* **TASK ITEM**
Below are records; how many of their lines hold the string "center"? Reply with nothing but the number.

* **SUPPLIED RECORDS**
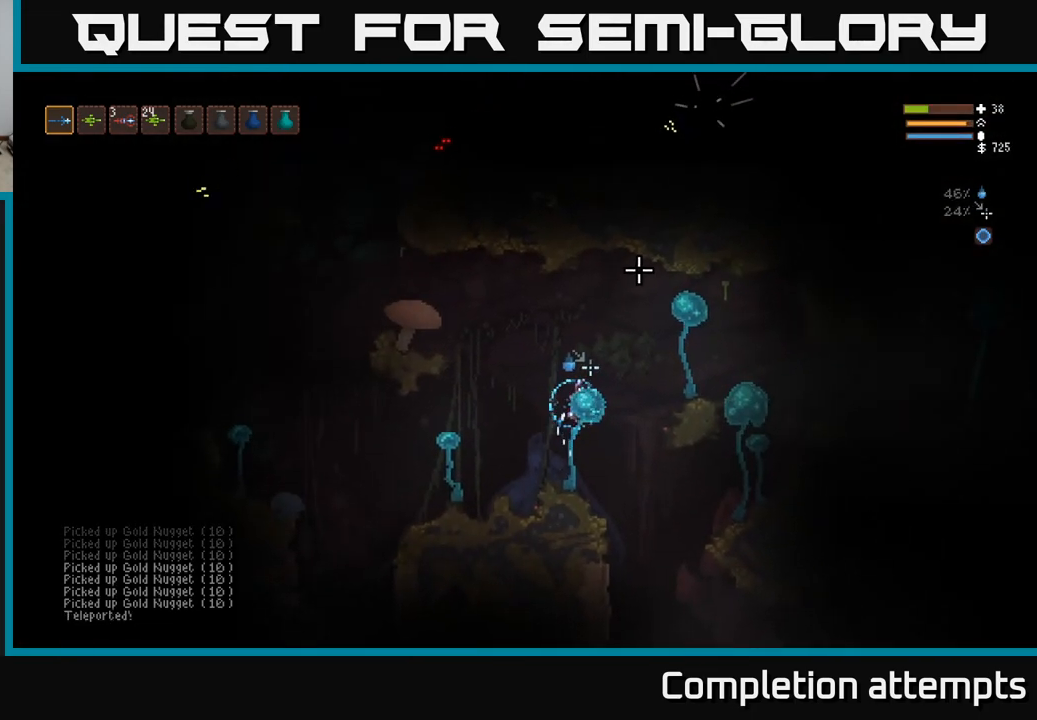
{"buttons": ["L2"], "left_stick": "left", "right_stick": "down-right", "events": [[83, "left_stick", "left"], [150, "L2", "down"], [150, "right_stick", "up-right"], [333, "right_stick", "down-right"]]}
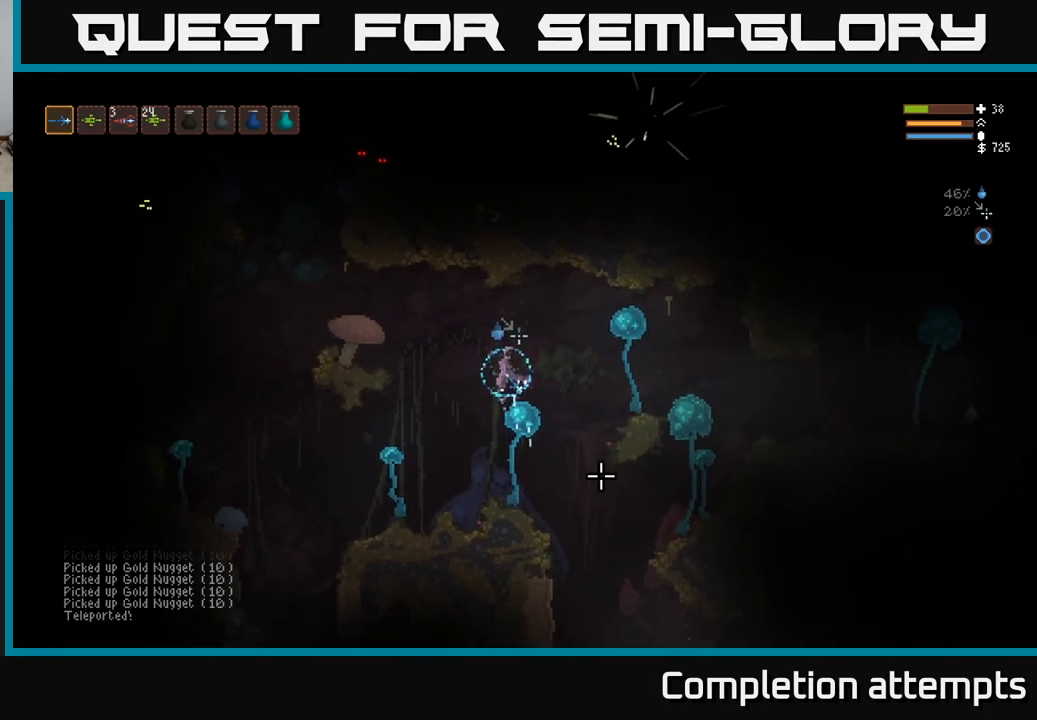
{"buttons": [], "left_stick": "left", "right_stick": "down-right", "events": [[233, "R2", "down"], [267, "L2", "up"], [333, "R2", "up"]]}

--

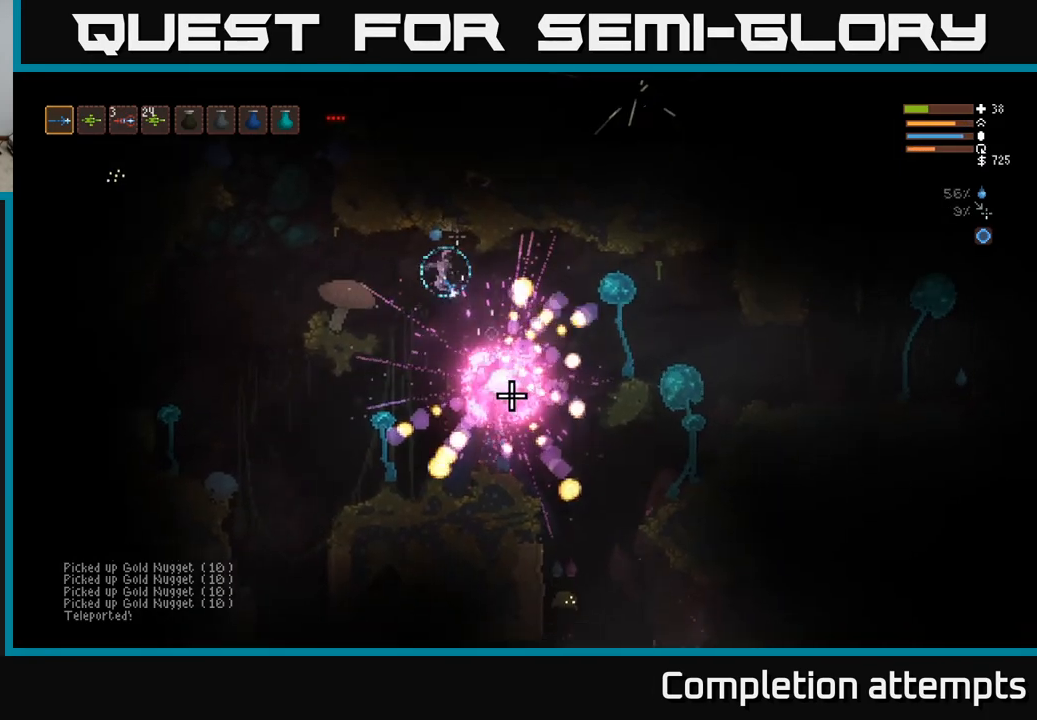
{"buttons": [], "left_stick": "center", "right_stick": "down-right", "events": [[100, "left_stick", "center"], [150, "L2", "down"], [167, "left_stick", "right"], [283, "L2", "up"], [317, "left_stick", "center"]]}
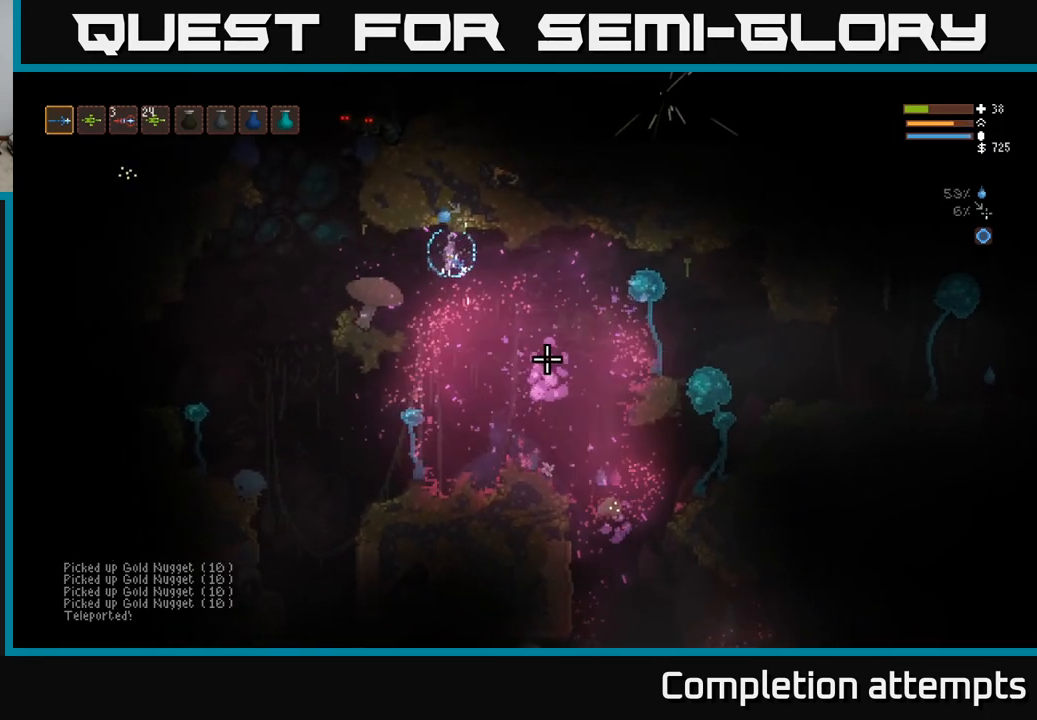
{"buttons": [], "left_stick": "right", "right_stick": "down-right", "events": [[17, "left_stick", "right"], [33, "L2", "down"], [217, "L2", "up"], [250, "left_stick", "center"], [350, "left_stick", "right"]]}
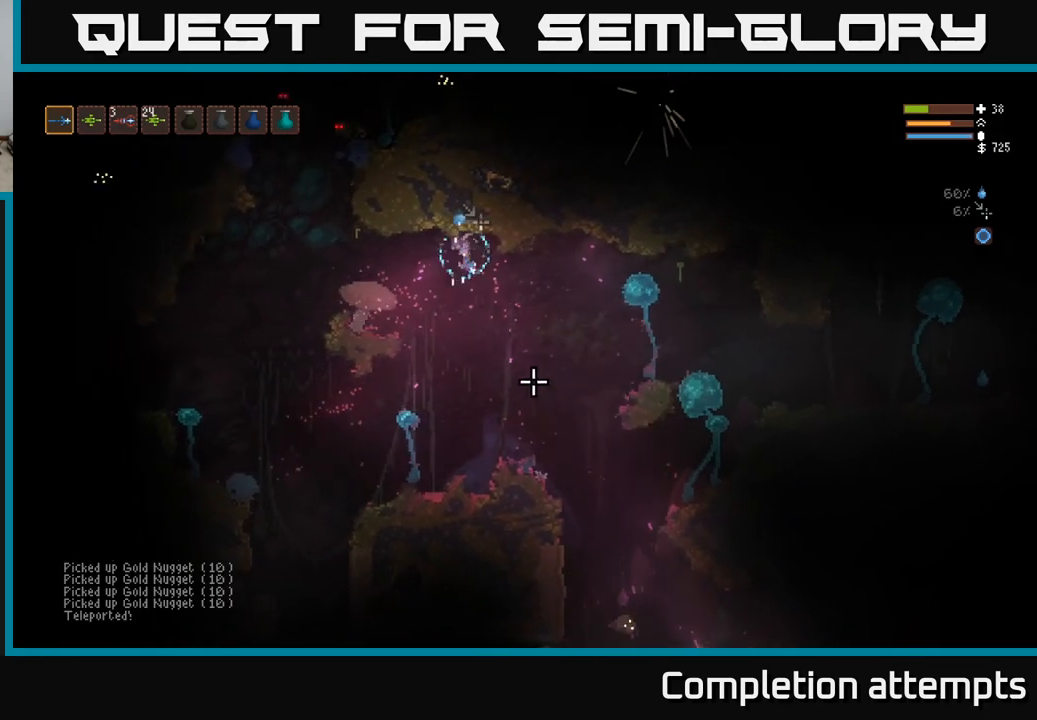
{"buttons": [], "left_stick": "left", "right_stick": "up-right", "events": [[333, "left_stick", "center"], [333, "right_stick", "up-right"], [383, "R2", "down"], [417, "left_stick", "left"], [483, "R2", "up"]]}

* **WRITTEN SOLUTION**
3